Home & Away series

Pillar Mountain looked as smooth as a meadow, but the climber soon found himself knee deep in ferns, grasses, and a score of flowering plants, and now and then pushing through a patch of alders as high as his head, wrote John Burroughs on the 1899 Harriman Expedition. I think of this as I swim through brush on the trail up Barometer. I remember covertly crying the first and only time I ever hiked this mountain, two decades ago, swearing I would never do it again, cursing one false summit after another. But here I am, climbing Barometer because our son, about to start 7th grade, is attempting to hike seven mountains in seven days for the local challenge that’s been wildly popular in Kodiak this summer. His little brother is climbing today too, although he’s afraid of heights. A rational fear, I think, since he only panics when it’s so steep that he determines he might die from a fall. Today he called it quits about two-thirds of the way up, and I wasn’t that sad to settle down with him and look for cranberries while the rest of the group hiked on. This morning’s orange sunrise was the ghost of forests burning on the mainland. The burning in my legs reminding me why I rarely climb mountains—because it’s hard. And why I should—because it fills you with gratitude. I signed on for today’s climb mainly because the whole endeavor is such a cool start to middle school. I get choked up when I pick four boys up for a hike and they’re waiting in a tree like a Kodiak version of Sandlot. Probably it’s my own nostalgia making it meaningful. But later, on the trail, there’s the secret pleasure of eavesdropping on your teenager’s conversations.

I wish this was Star Trek and I could just beam myself down.

My brother shouted I hate peanut butter and he threw it at the TV and the hole is still there.

Wouldn’t that be cool if it was half caterpillar and half butterfly? They’ve found a chrysalis on the trail, solid as a brown cigar, and debate opening it versus leaving it be.

Here’s a sharp object.

I’m throwing this sharp object.

No! It’s our only sharp object and we can use it to dissect it.

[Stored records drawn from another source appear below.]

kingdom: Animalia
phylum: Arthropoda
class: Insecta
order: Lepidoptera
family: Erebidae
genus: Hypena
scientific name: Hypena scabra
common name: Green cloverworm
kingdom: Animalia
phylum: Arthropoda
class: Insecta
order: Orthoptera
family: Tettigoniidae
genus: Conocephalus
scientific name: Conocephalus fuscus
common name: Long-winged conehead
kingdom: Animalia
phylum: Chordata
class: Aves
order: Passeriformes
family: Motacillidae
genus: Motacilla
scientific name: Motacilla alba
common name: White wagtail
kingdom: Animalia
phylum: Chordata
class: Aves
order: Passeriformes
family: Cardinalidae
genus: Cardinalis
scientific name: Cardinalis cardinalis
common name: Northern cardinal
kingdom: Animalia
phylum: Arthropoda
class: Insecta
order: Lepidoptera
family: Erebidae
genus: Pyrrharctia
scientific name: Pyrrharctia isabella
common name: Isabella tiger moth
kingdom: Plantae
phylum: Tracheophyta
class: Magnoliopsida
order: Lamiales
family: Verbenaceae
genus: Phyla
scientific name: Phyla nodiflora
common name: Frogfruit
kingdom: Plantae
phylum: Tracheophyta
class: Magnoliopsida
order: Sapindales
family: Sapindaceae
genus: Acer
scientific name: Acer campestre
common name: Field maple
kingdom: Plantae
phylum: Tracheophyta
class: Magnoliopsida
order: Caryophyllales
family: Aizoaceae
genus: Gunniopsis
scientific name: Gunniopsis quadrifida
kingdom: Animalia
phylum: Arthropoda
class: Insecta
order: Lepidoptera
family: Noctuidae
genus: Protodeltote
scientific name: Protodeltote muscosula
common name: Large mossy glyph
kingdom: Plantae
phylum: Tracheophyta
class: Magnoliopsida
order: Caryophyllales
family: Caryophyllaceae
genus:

We’re definitely going to dissect it.

Over and over this summer, the kids hiked the ridge above our cabin and slid down the landslide, thundering dust. I grew up climbing the mountain behind Old Harbor and remember leaning backwards during a fall storm into gusts of wind strong enough to hold us, feeling we were part of the mountain and it was a part of us. We descended in almost intoxicated recklessness. We slid down on the seat of our pants choosing portions of the mountain where our braking powers were only just enough to keep from catapulting straight into the moonstreaked bay, Carolyn Erskine wrote of a childhood trip up Pillar in the early 1900s, a memory she carried all her life. Which is to say, if you can give your kids a mountain, one that fills them with pride in the rising and joy in rushing down again, well, that is something.